- _Task_
Return the data below unaltered, but strip out the pictures.

- _Material provided_

+ + + + +

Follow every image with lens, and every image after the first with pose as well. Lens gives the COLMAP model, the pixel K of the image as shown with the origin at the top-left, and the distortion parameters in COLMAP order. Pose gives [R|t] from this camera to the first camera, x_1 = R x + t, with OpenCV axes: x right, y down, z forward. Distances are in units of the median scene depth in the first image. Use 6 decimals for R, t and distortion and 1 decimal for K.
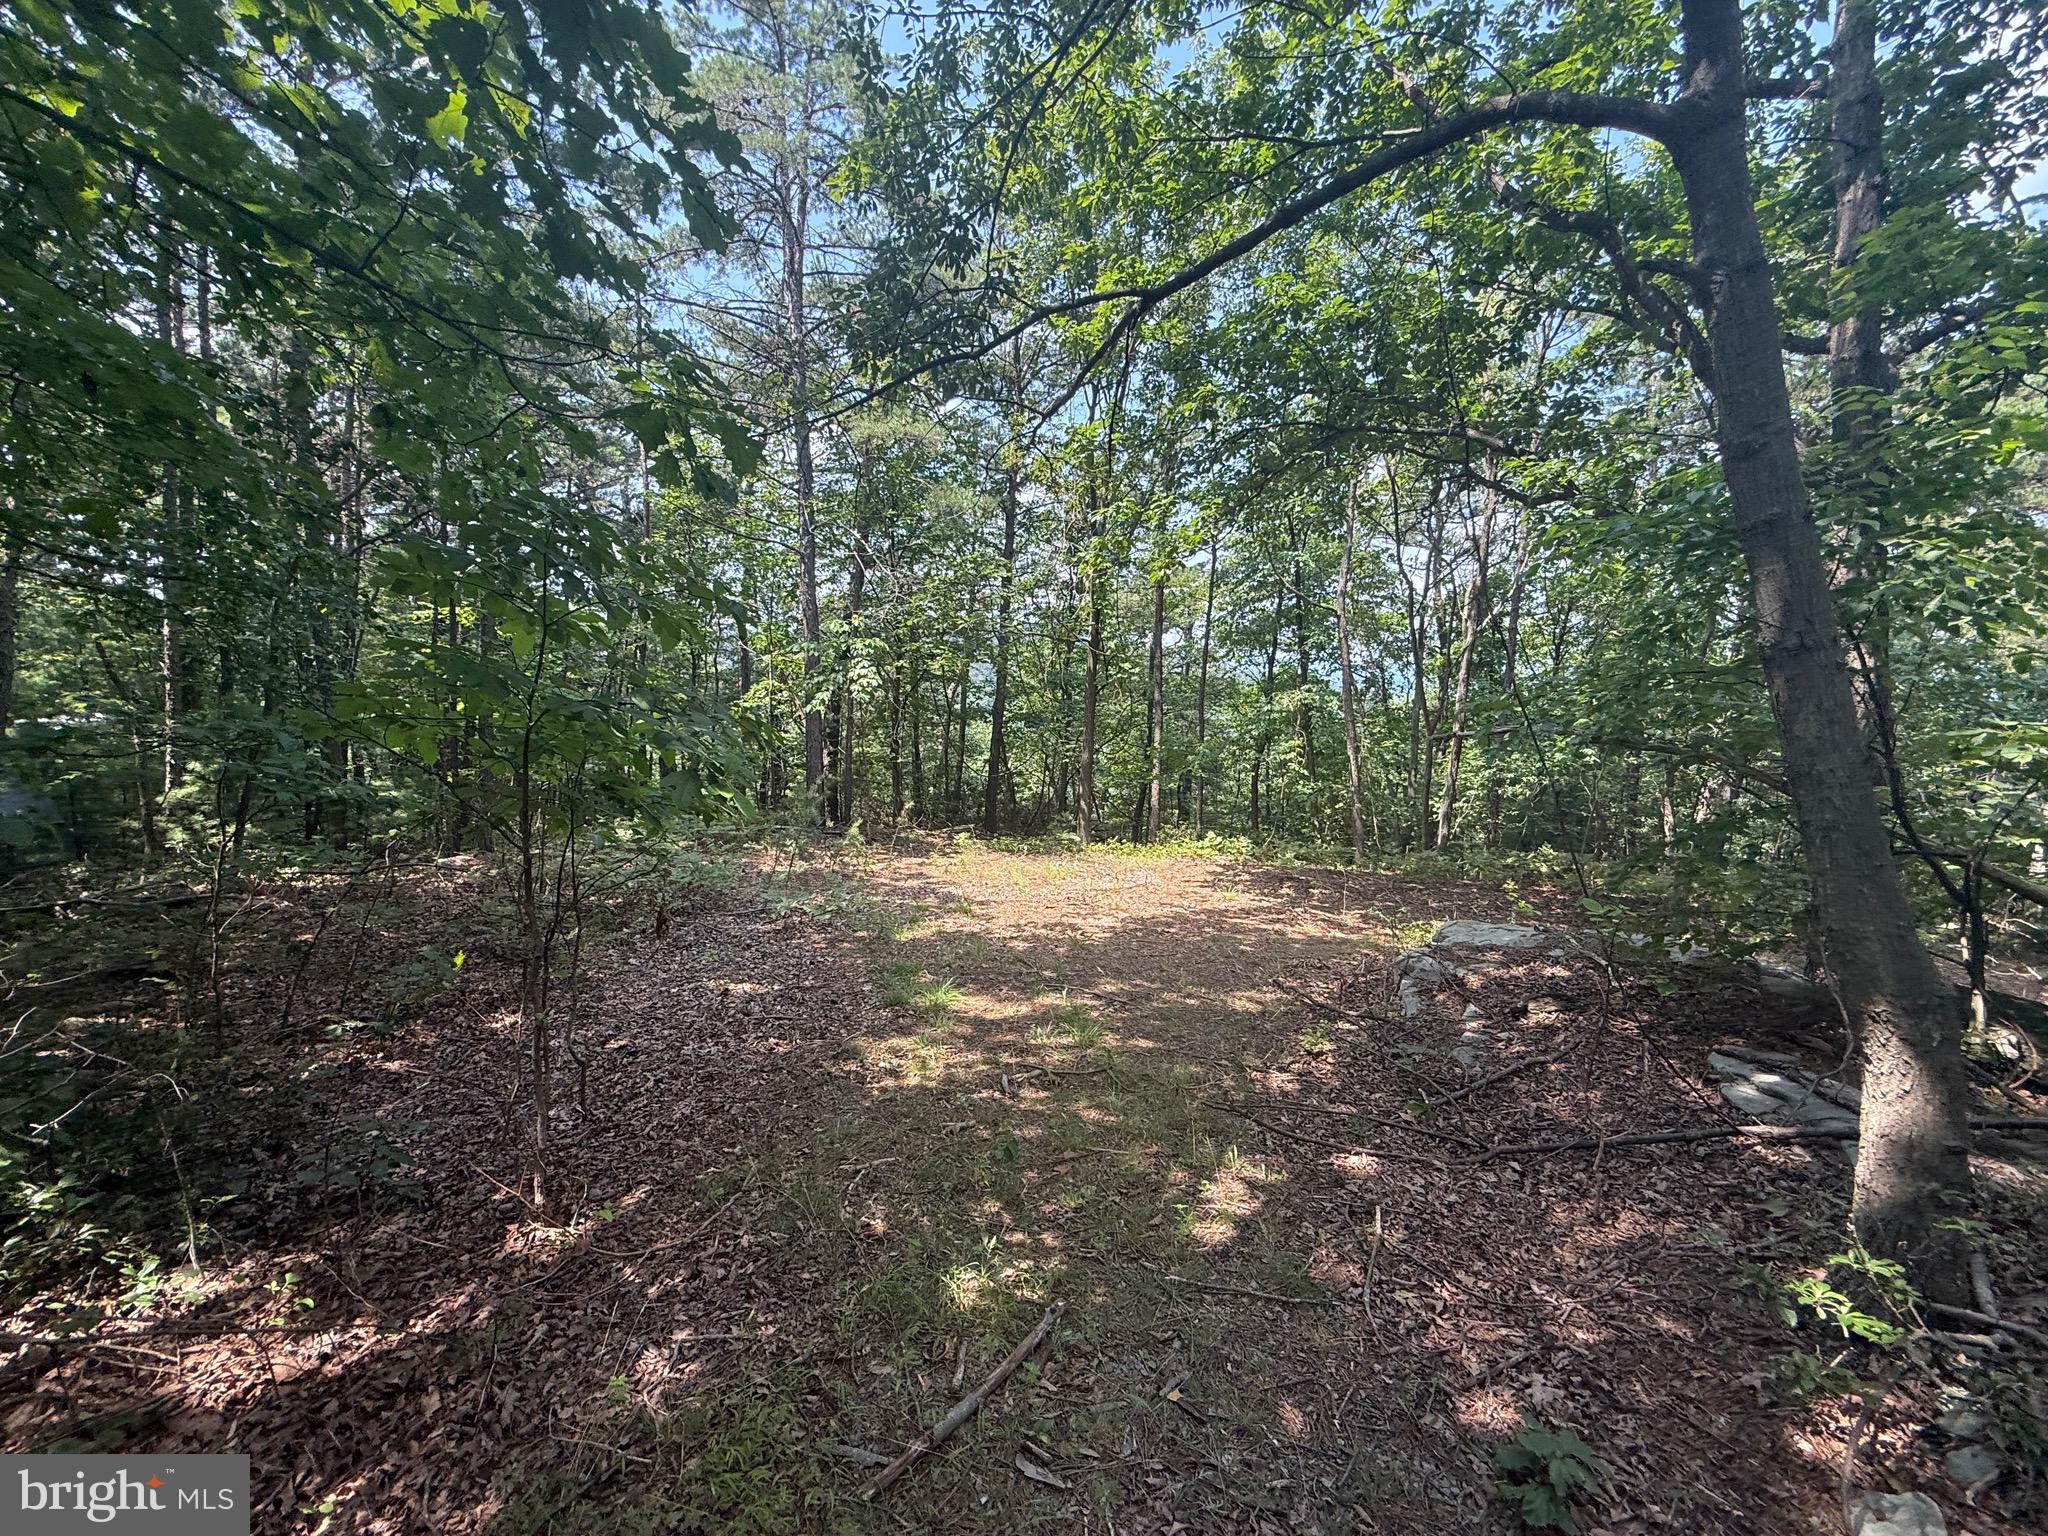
lens RADIAL K [[814.7, 0, 1024.7], [0, 814.7, 768.6], [0, 0, 1]] dist [-0.004590, 0.000301]
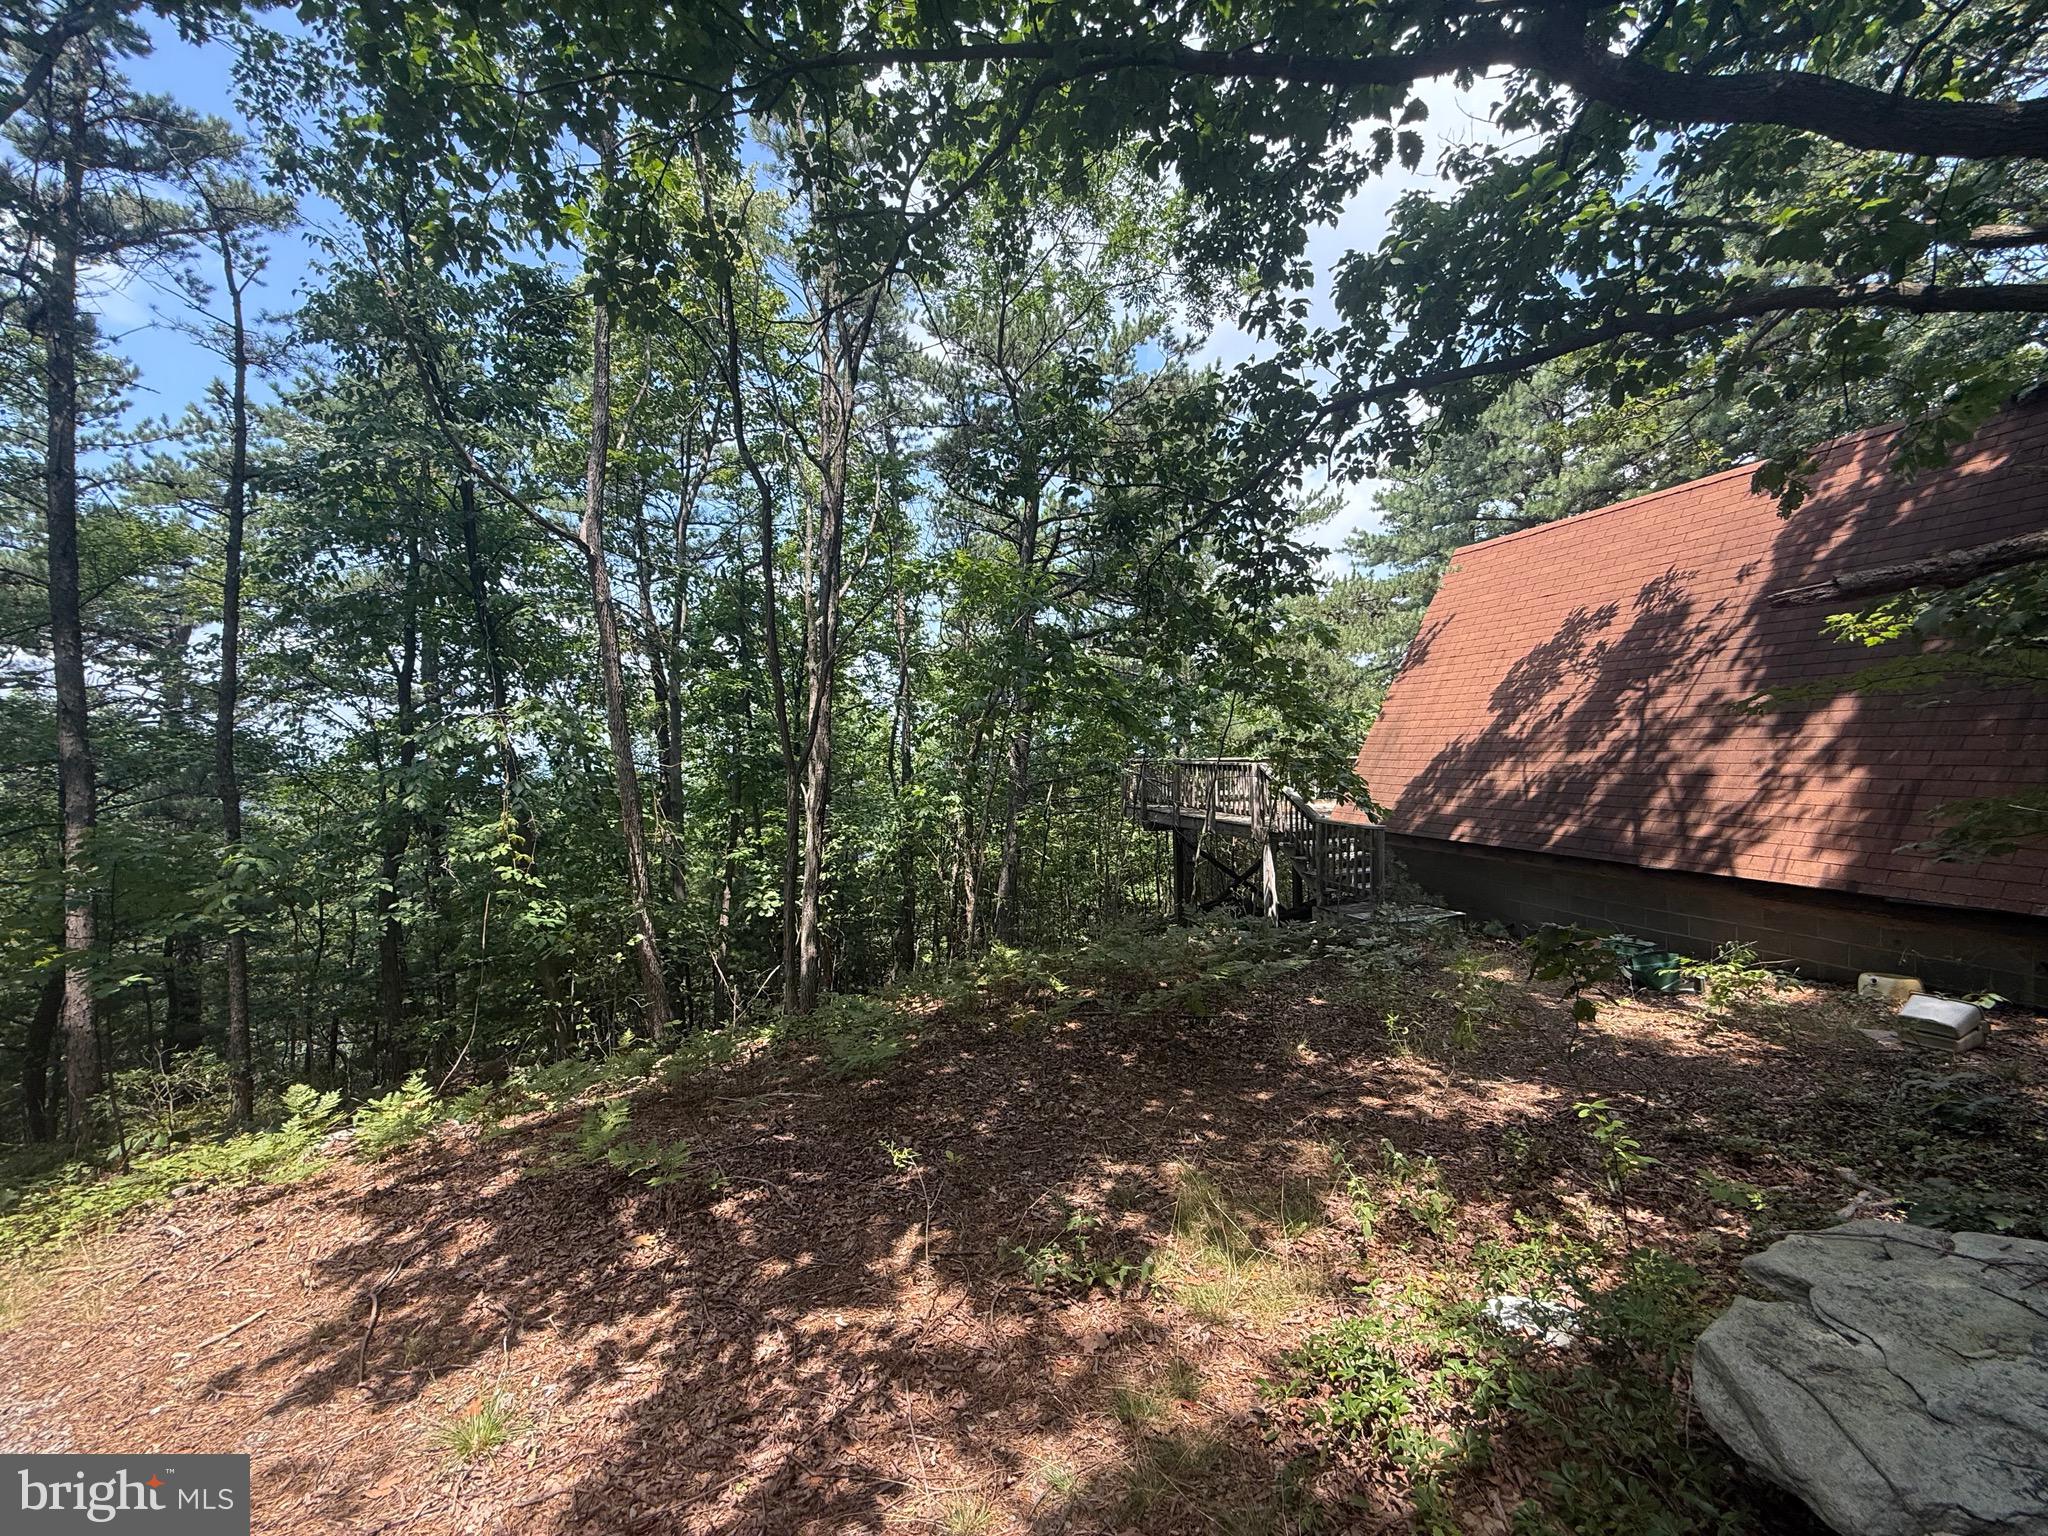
lens RADIAL K [[814.7, 0, 1023.9], [0, 814.7, 769.4], [0, 0, 1]] dist [-0.004590, 0.000301]
pose [[0.546604, -0.065231, 0.834847, 0.084397], [0.137684, 0.990394, -0.012763, -0.012480], [-0.825994, 0.121922, 0.550335, 0.399214]]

+ + + + +

- _The answer_
Follow every image with lens, and every image after the first with pose as well. Lens gives the COLMAP model, the pixel K of the image as shown with the origin at the top-left, and the distortion parameters in COLMAP order. Pose gives [R|t] from this camera to the first camera, x_1 = R x + t, with OpenCV axes: x right, y down, z forward. Distances are in units of the median scene depth in the first image. Use 6 decimals for R, t and distortion and 1 decimal for K.
lens RADIAL K [[814.7, 0, 1024.7], [0, 814.7, 768.6], [0, 0, 1]] dist [-0.004590, 0.000301]
lens RADIAL K [[814.7, 0, 1023.9], [0, 814.7, 769.4], [0, 0, 1]] dist [-0.004590, 0.000301]
pose [[0.546604, -0.065231, 0.834847, 0.084397], [0.137684, 0.990394, -0.012763, -0.012480], [-0.825994, 0.121922, 0.550335, 0.399214]]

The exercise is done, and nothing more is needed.